» **TO DO**:
[a] Translate this sentence from the farming story into Spanish: "The work was too intensive to retain."
[b] Quote the farming story word for word, starting at "For the Love" and ending at "indeed our career.".

» **GIVEN PASSAGE**:
----
For the Love of…

Spring Ranunculus Bouquet

I suppose every profession has it rugged somehow.  The statistics have always been against us farming.  As fledgling farmers, we labored easily 60 hours a week to finally cross the five-year death mark – the mark that less than 5% of farms make, I’m told.  But reaching that mark did not help us loosen up any.  We buckled down for years.  Somewhere along the 12-year stretch, we found our rhythm and started believing this was indeed our career.

 

Those early years were unmerciful.  We stooped to pick up pennies.  My mind easily wanders to some precious saints who came to Market, saw our pitiful plight, and believed in us.  One in particular, with a bird on her shoulder and a fatal cancer diagnosis, blessed us several times.  We often give thanks for her years later.  And there were others.  Those precious gifts were never wasted or misused.

 

As time continued, the heavy balance against us began to shift.  We had dabbled in nearly all types of vegetables and had a beautiful three-year stint in cut flowers.  We found ourselves from a six-man payroll back to just us and thus had to retire from the highly coveted summer bouquets.  The work was too intensive to retain.  Yet, the customers’ cries were constant. “When will you have flowers again?”

 

I found myself contemplating keeping both a small spring and a tinier summer flower garden.  But no matter how I did the math, the hours were not sufficient to fit it in.  Finally, I decided to just choose one: ranunculus.
----
Saved data entries
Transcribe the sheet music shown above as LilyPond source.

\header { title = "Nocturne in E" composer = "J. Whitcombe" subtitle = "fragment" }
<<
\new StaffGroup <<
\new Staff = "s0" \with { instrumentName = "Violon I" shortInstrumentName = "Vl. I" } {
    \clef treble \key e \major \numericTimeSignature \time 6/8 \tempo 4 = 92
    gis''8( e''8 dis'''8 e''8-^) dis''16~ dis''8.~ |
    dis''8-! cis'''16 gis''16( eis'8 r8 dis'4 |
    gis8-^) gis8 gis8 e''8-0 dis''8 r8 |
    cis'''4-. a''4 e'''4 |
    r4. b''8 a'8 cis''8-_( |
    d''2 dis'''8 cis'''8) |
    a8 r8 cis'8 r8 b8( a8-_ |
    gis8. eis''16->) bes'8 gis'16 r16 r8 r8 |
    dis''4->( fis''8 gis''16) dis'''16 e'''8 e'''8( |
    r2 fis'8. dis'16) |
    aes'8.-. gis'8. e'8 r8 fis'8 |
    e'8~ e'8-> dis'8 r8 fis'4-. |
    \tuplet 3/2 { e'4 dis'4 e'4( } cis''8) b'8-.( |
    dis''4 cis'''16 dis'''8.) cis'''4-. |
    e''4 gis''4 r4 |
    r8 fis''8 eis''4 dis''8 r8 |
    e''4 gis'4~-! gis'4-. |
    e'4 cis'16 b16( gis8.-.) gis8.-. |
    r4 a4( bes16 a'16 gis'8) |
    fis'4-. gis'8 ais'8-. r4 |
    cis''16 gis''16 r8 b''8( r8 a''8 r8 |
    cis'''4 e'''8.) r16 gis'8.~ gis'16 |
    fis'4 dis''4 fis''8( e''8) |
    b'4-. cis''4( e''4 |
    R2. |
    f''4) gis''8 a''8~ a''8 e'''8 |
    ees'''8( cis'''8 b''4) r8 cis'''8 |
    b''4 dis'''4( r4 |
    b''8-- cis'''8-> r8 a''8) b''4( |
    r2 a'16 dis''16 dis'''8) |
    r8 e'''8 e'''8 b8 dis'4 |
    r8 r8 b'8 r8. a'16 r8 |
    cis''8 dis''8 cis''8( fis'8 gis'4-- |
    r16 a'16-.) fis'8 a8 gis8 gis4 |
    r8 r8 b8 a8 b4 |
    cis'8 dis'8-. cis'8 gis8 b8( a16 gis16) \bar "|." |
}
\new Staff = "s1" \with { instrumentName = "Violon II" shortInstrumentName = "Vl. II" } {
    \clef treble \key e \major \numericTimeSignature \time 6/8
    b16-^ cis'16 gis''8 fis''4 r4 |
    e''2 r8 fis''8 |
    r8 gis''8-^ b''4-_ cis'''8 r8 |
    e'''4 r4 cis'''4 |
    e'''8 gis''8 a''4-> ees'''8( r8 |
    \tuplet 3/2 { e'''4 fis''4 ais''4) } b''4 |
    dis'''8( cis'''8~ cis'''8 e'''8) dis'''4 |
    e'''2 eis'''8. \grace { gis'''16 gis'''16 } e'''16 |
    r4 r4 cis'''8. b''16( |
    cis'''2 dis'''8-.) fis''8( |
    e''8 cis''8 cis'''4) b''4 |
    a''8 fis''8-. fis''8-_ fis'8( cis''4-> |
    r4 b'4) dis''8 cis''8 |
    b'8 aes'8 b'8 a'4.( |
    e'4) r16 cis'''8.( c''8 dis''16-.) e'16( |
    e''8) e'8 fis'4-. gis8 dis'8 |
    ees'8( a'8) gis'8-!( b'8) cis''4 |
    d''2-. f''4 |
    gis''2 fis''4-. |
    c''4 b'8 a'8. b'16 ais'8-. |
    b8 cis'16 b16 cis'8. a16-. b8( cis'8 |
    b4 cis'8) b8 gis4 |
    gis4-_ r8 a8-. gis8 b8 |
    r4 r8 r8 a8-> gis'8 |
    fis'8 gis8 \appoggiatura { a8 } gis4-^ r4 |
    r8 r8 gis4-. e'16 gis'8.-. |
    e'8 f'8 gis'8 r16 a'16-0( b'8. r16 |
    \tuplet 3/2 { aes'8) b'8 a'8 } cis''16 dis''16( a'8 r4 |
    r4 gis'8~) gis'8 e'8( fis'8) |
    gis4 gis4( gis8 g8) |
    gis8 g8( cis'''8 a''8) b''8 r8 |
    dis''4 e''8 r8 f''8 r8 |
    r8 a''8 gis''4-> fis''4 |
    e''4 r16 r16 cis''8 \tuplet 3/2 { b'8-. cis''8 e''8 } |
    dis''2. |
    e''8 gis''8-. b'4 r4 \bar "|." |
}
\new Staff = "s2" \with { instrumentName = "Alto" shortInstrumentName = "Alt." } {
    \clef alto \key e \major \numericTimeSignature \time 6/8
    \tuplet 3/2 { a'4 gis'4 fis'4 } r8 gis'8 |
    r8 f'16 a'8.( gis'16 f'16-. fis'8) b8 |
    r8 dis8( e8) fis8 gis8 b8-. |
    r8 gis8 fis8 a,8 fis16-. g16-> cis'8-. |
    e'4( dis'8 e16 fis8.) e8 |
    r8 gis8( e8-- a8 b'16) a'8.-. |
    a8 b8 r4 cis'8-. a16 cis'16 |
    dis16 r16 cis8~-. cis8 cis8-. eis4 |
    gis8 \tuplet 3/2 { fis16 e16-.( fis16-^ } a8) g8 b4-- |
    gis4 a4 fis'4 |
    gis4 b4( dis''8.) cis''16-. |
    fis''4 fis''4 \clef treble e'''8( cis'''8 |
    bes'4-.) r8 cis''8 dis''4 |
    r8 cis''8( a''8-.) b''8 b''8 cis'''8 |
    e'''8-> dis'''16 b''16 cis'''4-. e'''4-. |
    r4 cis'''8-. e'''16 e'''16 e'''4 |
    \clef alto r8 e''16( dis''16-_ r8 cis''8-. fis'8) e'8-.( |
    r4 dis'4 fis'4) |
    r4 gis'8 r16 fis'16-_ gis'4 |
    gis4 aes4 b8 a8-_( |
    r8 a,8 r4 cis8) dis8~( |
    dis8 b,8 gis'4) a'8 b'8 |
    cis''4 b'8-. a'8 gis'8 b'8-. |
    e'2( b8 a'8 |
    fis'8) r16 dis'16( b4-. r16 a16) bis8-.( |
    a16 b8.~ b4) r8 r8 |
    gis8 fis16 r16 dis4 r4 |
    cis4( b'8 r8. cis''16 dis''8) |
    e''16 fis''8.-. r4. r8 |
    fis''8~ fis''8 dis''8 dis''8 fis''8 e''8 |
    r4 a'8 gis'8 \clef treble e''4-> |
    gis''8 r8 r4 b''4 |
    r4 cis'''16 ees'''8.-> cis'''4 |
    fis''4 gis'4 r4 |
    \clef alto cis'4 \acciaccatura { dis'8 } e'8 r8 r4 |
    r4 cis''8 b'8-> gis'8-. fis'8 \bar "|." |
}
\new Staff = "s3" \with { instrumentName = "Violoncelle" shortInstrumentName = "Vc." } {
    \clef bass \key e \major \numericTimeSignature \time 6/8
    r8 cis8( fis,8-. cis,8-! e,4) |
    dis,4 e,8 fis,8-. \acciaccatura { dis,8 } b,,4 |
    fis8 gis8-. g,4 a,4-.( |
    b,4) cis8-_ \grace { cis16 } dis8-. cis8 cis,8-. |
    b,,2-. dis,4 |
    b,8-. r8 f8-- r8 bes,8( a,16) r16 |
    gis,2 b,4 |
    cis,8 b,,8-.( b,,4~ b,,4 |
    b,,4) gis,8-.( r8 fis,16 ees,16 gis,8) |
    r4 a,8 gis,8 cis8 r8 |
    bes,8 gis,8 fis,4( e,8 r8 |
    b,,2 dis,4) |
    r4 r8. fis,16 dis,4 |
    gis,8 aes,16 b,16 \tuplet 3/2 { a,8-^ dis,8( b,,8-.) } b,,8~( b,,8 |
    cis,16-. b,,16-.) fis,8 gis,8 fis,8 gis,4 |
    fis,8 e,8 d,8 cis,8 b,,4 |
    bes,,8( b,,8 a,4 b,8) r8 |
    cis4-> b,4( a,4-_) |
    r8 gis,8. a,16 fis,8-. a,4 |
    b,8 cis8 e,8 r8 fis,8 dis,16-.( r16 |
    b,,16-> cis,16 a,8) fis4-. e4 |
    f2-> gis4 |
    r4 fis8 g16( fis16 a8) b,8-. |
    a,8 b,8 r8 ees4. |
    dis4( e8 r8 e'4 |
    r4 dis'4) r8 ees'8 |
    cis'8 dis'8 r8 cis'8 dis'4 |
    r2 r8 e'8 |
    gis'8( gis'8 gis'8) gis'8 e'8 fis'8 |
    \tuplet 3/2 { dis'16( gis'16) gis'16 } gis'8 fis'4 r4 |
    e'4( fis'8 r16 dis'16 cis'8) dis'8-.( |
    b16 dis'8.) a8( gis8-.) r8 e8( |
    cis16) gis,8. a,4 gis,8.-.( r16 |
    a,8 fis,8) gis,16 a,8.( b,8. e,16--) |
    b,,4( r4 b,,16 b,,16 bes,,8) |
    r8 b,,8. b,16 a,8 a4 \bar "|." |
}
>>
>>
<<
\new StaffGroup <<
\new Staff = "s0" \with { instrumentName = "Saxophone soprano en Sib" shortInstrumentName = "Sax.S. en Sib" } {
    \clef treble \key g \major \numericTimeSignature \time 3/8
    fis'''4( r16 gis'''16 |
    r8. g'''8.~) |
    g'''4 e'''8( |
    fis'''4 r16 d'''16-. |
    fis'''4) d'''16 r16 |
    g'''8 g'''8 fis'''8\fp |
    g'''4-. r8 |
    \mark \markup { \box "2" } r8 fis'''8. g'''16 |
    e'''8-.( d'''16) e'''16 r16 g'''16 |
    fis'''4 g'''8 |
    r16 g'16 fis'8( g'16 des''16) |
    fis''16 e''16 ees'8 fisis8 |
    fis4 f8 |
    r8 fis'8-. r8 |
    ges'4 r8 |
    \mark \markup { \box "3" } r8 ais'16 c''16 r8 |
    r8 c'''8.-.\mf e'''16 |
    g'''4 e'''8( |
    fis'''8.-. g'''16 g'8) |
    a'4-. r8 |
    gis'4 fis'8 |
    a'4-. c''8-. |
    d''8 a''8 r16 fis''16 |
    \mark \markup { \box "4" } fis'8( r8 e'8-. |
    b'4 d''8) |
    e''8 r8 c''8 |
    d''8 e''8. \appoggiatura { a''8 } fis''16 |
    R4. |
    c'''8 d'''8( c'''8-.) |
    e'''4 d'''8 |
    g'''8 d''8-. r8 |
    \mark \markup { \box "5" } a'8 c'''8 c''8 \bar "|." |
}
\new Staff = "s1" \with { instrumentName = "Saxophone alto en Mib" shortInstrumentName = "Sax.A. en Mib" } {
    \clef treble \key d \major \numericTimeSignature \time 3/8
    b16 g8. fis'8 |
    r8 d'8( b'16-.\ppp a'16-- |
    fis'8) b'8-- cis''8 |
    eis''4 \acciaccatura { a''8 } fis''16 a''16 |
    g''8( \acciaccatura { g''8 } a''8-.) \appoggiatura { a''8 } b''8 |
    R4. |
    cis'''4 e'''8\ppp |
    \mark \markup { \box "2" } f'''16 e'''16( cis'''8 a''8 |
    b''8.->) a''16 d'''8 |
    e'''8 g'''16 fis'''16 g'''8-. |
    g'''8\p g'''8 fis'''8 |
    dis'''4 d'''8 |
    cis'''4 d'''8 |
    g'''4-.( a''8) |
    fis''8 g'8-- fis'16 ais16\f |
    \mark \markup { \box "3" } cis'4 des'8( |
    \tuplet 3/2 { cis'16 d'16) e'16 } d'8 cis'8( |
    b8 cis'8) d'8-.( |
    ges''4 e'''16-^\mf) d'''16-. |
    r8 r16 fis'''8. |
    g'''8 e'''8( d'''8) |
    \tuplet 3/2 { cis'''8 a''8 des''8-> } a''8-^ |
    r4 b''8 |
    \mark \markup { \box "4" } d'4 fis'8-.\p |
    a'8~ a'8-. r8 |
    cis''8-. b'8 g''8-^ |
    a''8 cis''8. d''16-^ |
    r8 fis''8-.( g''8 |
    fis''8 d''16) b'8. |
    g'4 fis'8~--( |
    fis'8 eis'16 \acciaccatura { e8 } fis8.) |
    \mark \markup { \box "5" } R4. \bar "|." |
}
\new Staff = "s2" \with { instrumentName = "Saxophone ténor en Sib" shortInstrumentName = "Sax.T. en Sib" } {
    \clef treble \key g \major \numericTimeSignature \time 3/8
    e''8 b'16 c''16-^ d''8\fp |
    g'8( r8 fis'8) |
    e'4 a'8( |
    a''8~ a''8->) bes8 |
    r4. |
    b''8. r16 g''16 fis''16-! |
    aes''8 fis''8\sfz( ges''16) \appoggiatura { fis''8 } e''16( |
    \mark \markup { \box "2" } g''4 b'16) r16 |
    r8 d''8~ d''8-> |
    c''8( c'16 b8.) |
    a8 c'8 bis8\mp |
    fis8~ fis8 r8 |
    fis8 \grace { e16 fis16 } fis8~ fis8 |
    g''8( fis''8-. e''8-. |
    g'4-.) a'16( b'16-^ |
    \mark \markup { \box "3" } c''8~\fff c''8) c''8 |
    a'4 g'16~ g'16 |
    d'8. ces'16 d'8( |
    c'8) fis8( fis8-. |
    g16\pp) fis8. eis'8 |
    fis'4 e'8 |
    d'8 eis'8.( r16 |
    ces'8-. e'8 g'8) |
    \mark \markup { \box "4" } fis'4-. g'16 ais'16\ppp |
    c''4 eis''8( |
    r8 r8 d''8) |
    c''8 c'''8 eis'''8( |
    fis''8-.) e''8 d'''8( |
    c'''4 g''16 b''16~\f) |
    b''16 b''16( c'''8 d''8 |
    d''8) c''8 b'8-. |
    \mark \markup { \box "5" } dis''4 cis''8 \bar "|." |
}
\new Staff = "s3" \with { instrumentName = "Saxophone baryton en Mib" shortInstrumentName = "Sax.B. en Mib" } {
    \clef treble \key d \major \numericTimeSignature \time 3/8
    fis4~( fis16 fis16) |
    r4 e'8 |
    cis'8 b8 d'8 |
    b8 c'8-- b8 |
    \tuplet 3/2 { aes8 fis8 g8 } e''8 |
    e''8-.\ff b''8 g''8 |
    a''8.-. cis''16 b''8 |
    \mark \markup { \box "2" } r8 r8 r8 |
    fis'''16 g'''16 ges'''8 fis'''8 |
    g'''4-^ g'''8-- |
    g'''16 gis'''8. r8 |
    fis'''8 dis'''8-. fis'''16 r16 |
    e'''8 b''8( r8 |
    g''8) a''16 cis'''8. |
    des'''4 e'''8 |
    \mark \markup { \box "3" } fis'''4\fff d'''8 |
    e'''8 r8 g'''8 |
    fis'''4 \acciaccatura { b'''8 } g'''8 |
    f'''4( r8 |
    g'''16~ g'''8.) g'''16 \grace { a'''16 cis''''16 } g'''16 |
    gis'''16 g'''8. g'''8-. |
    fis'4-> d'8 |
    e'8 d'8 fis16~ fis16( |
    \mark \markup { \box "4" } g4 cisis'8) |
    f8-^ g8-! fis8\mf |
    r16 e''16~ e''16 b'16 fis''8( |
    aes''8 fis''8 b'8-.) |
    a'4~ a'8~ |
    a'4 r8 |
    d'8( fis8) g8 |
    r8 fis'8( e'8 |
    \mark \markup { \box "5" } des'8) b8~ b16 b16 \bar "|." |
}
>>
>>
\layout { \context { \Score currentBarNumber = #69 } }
----
» **TASK RESULTS**:
[a] El trabajo era demasiado intenso para mantenerlo.

[b]
For the Love of…

Spring Ranunculus Bouquet

I suppose every profession has it rugged somehow.  The statistics have always been against us farming.  As fledgling farmers, we labored easily 60 hours a week to finally cross the five-year death mark – the mark that less than 5% of farms make, I’m told.  But reaching that mark did not help us loosen up any.  We buckled down for years.  Somewhere along the 12-year stretch, we found our rhythm and started believing this was indeed our career.